Subtracting (A.2) from (A.1) and assuming  $|H_{AP}| \approx 1$  and  $S_f \gg S_R$ 

$$S_{full} - S_d = S_f |H_{AP}|^2 |H_{int}|^2$$
(A.3)

which implies

$$S_f = (S_{full} - S_d)/|H_{AP}|^2|H_{int}|^2$$
(A.4)

From (A.4) it is evident that to measure the filter's input referred noise, it is necessary to find  $|H_{AP}H_{int}|$ . Fig. A.2 shows the test setup used to find  $|H_{AP}H_{int}|$ , using a vector network analyzer (VNA).  $V_+$  denotes the voltage wave incident on the input port of the



Figure A.2: Test setup for evaluating  $|H_{AP}H_{int}|$ .

device under test.  $\Gamma V_+$  is the reflected wave at the input port.  $V_R$  is the filter's input voltage observed across the termination resistor R. From inspection of Fig. A.2

$$\frac{V_0}{V_R} = H_{AP}H_{int} \tag{A.5}$$

Assuming lossless power transfer through the balun between the input and the termination resistor R

$$\frac{V_{+}^{2}}{Z_{0}}(1-|\Gamma|^{2}) = \frac{V_{R}^{2}}{R}$$
(A.6)

----

■ **TASK OBJECTIVE**
Copy out the excerpt on measuring the filter's input-referred noise in full, with no changes. Rely on the excerpt itself and nothing else.

----

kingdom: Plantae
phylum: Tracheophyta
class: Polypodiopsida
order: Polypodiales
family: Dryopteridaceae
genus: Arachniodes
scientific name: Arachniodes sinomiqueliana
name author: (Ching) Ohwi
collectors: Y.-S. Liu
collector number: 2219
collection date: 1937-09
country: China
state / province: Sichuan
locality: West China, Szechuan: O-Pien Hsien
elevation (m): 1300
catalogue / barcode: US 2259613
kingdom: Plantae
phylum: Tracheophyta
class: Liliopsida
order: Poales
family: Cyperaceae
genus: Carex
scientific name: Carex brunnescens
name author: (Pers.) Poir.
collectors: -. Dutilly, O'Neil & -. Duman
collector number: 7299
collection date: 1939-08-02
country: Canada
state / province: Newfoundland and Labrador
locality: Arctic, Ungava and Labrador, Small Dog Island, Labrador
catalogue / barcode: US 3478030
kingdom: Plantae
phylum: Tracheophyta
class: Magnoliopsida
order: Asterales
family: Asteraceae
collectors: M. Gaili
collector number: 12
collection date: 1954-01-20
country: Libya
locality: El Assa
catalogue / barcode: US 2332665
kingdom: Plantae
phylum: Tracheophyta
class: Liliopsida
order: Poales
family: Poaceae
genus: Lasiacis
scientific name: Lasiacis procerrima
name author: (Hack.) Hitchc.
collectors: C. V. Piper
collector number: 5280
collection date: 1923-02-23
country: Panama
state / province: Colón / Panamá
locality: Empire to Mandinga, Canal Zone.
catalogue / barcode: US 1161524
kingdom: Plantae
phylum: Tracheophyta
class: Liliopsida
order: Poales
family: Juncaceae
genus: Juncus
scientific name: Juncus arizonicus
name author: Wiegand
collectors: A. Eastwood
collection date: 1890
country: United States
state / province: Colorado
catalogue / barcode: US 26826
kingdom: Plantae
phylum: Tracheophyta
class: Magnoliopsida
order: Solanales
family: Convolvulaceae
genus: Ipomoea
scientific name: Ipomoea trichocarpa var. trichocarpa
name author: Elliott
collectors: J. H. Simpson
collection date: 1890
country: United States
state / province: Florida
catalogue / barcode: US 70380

----

■ **WRITTEN RESPONSE**
Subtracting (A.2) from (A.1) and assuming  $|H_{AP}| \approx 1$  and  $S_f \gg S_R$ 

$$S_{full} - S_d = S_f |H_{AP}|^2 |H_{int}|^2$$
(A.3)

which implies

$$S_f = (S_{full} - S_d)/|H_{AP}|^2|H_{int}|^2$$
(A.4)

From (A.4) it is evident that to measure the filter's input referred noise, it is necessary to find  $|H_{AP}H_{int}|$ . Fig. A.2 shows the test setup used to find  $|H_{AP}H_{int}|$ , using a vector network analyzer (VNA).  $V_+$  denotes the voltage wave incident on the input port of the



Figure A.2: Test setup for evaluating  $|H_{AP}H_{int}|$ .

device under test.  $\Gamma V_+$  is the reflected wave at the input port.  $V_R$  is the filter's input voltage observed across the termination resistor R. From inspection of Fig. A.2

$$\frac{V_0}{V_R} = H_{AP}H_{int} \tag{A.5}$$

Assuming lossless power transfer through the balun between the input and the termination resistor R

$$\frac{V_{+}^{2}}{Z_{0}}(1-|\Gamma|^{2}) = \frac{V_{R}^{2}}{R}$$
(A.6)